Avoid coming down too hard. While Singh suggests setting up “social media account safety and regular inspections,” this relationship comes with its own power balance. Marketing typically has a seat in the c-suite, whereas security may not, and the best policies in the world don’t mean anything if marketers don’t follow them.

“Marketing departments might be wary to give into infosec collaboration on social media if it becomes invasive or gets in the way of their creativity. Infosec teams have to treat marketers differently because they have more discretion on how they do their creative work than other departments with traditional workstations. Things like letting marketers choose their own MFA [multi-factor authentication] method is a great way to share that oversight,” says Tarighat.

Address BYOD concerns. Tarighat also recommends letting marketers use their own devices, something Singh staunchly disapproves, saying security should “ensure that company staff do not use company accounts on their mobile devices if not allowed by security teams,” claiming that BYOD “could lead to staff being targeted…and in some cases, shared passwords could lead to staff accounts being hacked.”

Push this guidance too hard, though, and the partnership may break. Tarighat says, “The most important aspect of social media infosec is BYOD devices. BYOD is already very popular, even more so for marketing departments”—something that was true even before marketers started working from home due to the pandemic. “Negotiating BYOD security isn’t easy because employees are hesitant to hand over full MDM [mobile device management] control to their employers. Alternatively, issuing company devices doesn’t help much as it can be costly and less efficient for employees,” he adds.

In other words, companies may be stuck with all those personal devices whether security likes it or not.

Try meeting in the middle. Ask marketers with Android phones to use enterprise work profile. Originally built into Android 5.0, Google updated the feature through operating system 11 last September. Tarighat says, “It allows for the creation of a complete, separate user that can be managed by a traditional MDM while keeping the personal profile totally separate.”

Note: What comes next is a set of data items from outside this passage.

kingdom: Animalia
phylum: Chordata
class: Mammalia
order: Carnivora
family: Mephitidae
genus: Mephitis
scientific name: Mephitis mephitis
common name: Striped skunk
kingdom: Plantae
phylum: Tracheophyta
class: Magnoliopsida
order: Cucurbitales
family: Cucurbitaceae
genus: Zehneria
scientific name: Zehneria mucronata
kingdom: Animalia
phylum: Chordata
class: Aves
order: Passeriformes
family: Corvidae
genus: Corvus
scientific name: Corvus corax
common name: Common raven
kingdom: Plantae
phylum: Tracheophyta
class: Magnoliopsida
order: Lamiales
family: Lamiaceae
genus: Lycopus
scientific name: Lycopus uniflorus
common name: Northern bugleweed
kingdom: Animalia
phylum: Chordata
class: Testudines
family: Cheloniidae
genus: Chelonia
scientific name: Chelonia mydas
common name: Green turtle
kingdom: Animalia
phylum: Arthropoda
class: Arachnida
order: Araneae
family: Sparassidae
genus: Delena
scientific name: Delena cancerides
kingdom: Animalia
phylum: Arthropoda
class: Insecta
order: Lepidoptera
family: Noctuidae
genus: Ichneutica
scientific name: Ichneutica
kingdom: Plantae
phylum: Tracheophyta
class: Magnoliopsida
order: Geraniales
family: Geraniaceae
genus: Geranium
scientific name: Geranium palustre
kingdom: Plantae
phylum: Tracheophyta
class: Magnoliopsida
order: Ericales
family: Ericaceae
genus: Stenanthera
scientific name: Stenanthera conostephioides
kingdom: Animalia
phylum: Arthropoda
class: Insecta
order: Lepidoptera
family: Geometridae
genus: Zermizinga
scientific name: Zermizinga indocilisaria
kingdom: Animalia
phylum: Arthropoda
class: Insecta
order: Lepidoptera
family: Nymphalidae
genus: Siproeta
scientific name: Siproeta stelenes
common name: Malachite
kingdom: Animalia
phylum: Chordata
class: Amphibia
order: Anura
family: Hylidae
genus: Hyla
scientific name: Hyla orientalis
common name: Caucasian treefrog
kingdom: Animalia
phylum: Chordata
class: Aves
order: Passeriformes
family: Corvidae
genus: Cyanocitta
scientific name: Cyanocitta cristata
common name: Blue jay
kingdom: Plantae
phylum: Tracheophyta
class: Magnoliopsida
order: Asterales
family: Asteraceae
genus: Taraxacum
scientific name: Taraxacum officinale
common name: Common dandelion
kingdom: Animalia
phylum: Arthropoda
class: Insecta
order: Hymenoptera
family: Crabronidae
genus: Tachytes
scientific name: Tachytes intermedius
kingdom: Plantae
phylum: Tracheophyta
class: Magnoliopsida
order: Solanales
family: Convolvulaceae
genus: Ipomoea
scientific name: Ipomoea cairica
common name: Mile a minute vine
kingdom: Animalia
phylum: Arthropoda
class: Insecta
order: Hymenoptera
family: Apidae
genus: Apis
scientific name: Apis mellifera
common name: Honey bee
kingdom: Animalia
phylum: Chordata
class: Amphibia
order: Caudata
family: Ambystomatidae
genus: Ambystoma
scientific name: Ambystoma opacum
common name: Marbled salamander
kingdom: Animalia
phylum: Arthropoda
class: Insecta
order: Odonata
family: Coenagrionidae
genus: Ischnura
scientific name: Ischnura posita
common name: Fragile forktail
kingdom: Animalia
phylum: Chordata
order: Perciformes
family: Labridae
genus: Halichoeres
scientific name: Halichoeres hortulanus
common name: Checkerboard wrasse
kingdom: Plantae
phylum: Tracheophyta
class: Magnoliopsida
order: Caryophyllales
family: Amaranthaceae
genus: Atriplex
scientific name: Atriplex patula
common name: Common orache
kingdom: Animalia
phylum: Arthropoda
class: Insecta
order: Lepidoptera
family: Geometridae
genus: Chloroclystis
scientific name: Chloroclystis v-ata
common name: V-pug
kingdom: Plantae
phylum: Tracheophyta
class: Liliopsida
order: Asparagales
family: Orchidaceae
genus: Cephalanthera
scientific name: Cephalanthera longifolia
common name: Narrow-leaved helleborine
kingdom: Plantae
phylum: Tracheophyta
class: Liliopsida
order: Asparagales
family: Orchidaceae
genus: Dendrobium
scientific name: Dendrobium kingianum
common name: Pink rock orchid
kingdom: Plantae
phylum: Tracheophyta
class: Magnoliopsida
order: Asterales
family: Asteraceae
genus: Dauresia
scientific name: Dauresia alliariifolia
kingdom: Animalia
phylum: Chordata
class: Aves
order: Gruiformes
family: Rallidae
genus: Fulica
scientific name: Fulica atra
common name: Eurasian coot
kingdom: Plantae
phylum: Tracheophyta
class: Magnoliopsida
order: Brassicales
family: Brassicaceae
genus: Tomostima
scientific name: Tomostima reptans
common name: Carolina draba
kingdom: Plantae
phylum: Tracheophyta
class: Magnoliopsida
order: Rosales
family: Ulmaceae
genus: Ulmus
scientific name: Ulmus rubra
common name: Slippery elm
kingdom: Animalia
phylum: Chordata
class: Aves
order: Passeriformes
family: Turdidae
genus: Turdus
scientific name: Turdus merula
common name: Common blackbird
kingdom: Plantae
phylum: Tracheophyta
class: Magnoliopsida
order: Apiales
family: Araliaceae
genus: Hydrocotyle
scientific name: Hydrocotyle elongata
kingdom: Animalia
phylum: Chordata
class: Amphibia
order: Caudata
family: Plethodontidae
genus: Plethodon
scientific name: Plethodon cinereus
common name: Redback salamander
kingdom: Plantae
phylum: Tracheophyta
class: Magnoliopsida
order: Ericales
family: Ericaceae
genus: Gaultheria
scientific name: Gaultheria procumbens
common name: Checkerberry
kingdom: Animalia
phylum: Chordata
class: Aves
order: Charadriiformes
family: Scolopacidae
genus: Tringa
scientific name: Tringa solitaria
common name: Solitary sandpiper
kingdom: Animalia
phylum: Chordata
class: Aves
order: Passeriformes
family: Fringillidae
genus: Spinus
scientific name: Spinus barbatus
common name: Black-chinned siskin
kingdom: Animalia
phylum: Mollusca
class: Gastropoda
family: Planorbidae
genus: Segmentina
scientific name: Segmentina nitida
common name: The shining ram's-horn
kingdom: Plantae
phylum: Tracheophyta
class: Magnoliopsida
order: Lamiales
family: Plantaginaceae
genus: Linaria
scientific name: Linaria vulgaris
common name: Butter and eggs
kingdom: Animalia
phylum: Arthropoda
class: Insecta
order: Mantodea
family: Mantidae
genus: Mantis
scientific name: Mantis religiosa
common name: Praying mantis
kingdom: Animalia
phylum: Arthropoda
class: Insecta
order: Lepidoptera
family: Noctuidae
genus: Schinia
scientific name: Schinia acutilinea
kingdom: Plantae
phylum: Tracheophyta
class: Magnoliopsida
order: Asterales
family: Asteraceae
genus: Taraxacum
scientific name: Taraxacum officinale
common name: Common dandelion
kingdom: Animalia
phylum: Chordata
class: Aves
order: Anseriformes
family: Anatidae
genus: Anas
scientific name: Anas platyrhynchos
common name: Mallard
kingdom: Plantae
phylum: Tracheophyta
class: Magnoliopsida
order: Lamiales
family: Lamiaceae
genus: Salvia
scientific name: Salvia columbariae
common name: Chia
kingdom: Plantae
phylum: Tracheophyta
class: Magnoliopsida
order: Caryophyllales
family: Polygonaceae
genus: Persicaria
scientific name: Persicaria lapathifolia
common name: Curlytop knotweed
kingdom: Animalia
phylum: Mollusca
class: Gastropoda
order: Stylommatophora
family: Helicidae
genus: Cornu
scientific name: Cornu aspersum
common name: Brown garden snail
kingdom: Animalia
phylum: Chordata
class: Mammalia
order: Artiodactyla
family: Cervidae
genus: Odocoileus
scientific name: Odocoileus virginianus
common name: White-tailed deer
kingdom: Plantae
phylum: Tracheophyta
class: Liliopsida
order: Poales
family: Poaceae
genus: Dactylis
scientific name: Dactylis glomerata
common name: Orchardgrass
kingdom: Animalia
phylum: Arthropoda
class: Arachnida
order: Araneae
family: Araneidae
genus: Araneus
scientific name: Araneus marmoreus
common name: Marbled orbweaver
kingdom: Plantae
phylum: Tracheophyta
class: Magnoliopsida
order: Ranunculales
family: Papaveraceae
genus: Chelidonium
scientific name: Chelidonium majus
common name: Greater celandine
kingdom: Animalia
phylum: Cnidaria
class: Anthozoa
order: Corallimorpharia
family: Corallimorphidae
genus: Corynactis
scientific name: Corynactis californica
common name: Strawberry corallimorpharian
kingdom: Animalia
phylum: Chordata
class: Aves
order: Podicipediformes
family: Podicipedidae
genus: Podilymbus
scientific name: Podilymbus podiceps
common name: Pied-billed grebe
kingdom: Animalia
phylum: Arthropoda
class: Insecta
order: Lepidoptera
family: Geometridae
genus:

Tarighat also says security and marketing can create “a procedure to check devices and applications logged into the social media platform.” For example, when Twitter sends a new login alert, where does it go? If security can convince marketing to make them the recipient, you’ll know about breaches sooner and they’ll have less to do. “Security professionals should regularly check platforms for logins from unknown devices or places. Seeing unapproved devices or apps is either a sign of an attack or more likely that your infosec collaboration isn’t going well,” he adds.